How to Cruise into a New Vehicle in 8 Steps
Before you shift gears and buy a vehicle, read through these points so you're fully informed.
There are multiple factors to weigh before you sign the papers to buy a vehicle. We'll help you at every step, starting here.
What you want vs. what you need vs. what you can afford. Before purchasing a car, evaluate what you would like and what you need for a safe, reliable vehicle. Sure, the bells and whistles make your car fun, but are they worth the price tag? If you are purchasing your new ride with a loan, first make sure it will fit comfortably into your monthly budget. Be realistic and conservative when thinking about payment options as your financial situation could change at any time during the life of the loan. If you have to forgo saving to make the payment fit into your budget, you should think twice about getting the loan.
Understand your collateral responsibilities
A vehicle loan is what’s considered a “secured loan.” This means that your loan is less risky as it is supported with a lien on your new vehicle. If you would default on the loan, your car could be repossessed. Once your loan is paid off, the lien is released and you have what is referred to as a “clean and clear” title.
When buying a new vehicle, be prepared to shop for cars AND rates!
As you do while shopping for a vehicle, do your research. You'll find CoVantage offers some of the lowest rates available. People with higher credit scores typically get lower interest rates. If your credit score is suffering, you may have a higher rate or need to have a higher down payment to get your funding.
You can get a pre-approval BEFORE you pick out a vehicle!
Pre-approval can save you time and prevent disappointment. By getting pre-approved, you gain a better idea of your spending power. Once you find the car that meets your needs, call your lender with the VIN, make, model, and special features to see if it meets your loan terms. Be prepared to put more money down if the vehicle, taxes, and fees cost more than what was approved in your application.
Pay a down payment, even if you don’t need it.
Depending on your credit history and other factors, you may not be required to provide a down payment. If that is your situation, it’s still best to put money down on the loan. This gives you the power to have a shorter loan term, smaller monthly payments, or both. Tip: Don’t completely empty your savings to make a larger down payment than needed. You may need that money further down the road for repairs, maintenance or general emergencies.
Research your vehicle’s worth before signing a purchasing contract.
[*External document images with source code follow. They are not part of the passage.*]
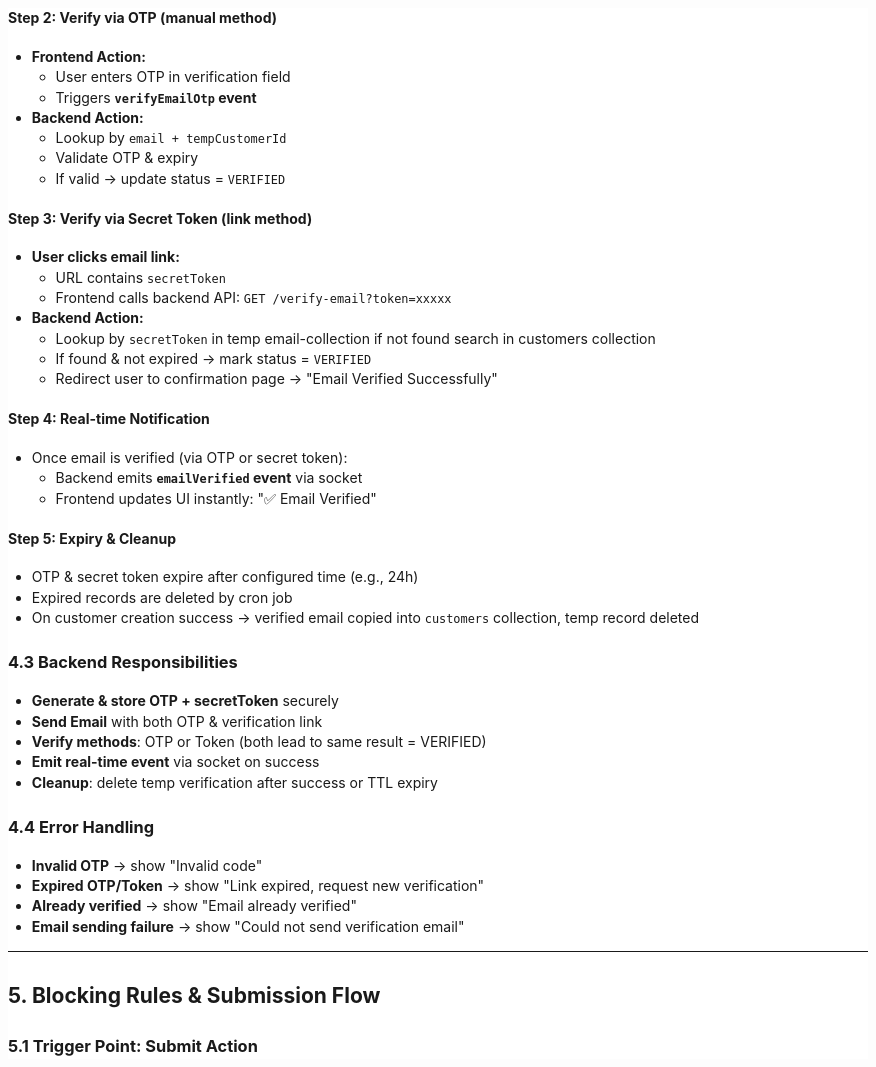 #### Step 2: Verify via OTP (manual method)

- **Frontend Action:**
  - User enters OTP in verification field
  - Triggers **`verifyEmailOtp` event**
- **Backend Action:**
  - Lookup by `email + tempCustomerId`
  - Validate OTP & expiry
  - If valid → update status = `VERIFIED`

#### Step 3: Verify via Secret Token (link method)

- **User clicks email link:**
  - URL contains `secretToken`
  - Frontend calls backend API: `GET /verify-email?token=xxxxx`
- **Backend Action:**
  - Lookup by `secretToken` in temp email-collection if not found search in customers collection
  - If found & not expired → mark status = `VERIFIED`
  - Redirect user to confirmation page → "Email Verified Successfully"

#### Step 4: Real-time Notification

- Once email is verified (via OTP or secret token):
  - Backend emits **`emailVerified` event** via socket
  - Frontend updates UI instantly: "✅ Email Verified"

#### Step 5: Expiry & Cleanup

- OTP & secret token expire after configured time (e.g., 24h)
- Expired records are deleted by cron job
- On customer creation success → verified email copied into `customers` collection, temp record deleted

### 4.3 Backend Responsibilities

- **Generate & store OTP + secretToken** securely
- **Send Email** with both OTP & verification link
- **Verify methods**: OTP or Token (both lead to same result = VERIFIED)
- **Emit real-time event** via socket on success
- **Cleanup**: delete temp verification after success or TTL expiry

### 4.4 Error Handling

- **Invalid OTP** → show "Invalid code"
- **Expired OTP/Token** → show "Link expired, request new verification"
- **Already verified** → show "Email already verified"
- **Email sending failure** → show "Could not send verification email"

---

## 5. Blocking Rules & Submission Flow

### 5.1 Trigger Point: Submit Action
This goes for both your old and new vehicles if you plan on trading at a dealership. Your car’s age, model, mileage, and wear can factor into the overall value. The best-case scenario would be that your purchase price is lower than the vehicle’s current value. Some modified vehicles with add-ons made by a previous owner may not increase the collateral’s value. If this is the case, you may need to put more money down if the purchase price is higher than the value.
Know your financial situation before you apply for a loan.
During your budgeting process mentioned above, analyze your income and know your length of employment. You may also be asked for pay stubs or W-2s depending on the loan amount or type. Check your credit history prior to applying so you know how your current credit picture looks. You may need a cosigner if your credit history has some room to grow. When asking family or friends to be a cosigner, know that the way you take care of your loan also impacts their credit history. By being your cosigner, their debt-to-income ratio changes, their score is impacted, and they are held liable for the loan if you default.
Be thorough when you read the loan paperwork.
If everything has been approved and the papers need to be signed, be vigilant. If there is something in your documents you don’t understand or agree with, say something BEFORE you sign. Once you sign, you are legally held liable for the loan amount. If you are interested in any form of loan insurance, try to ask before the loan documents are drawn.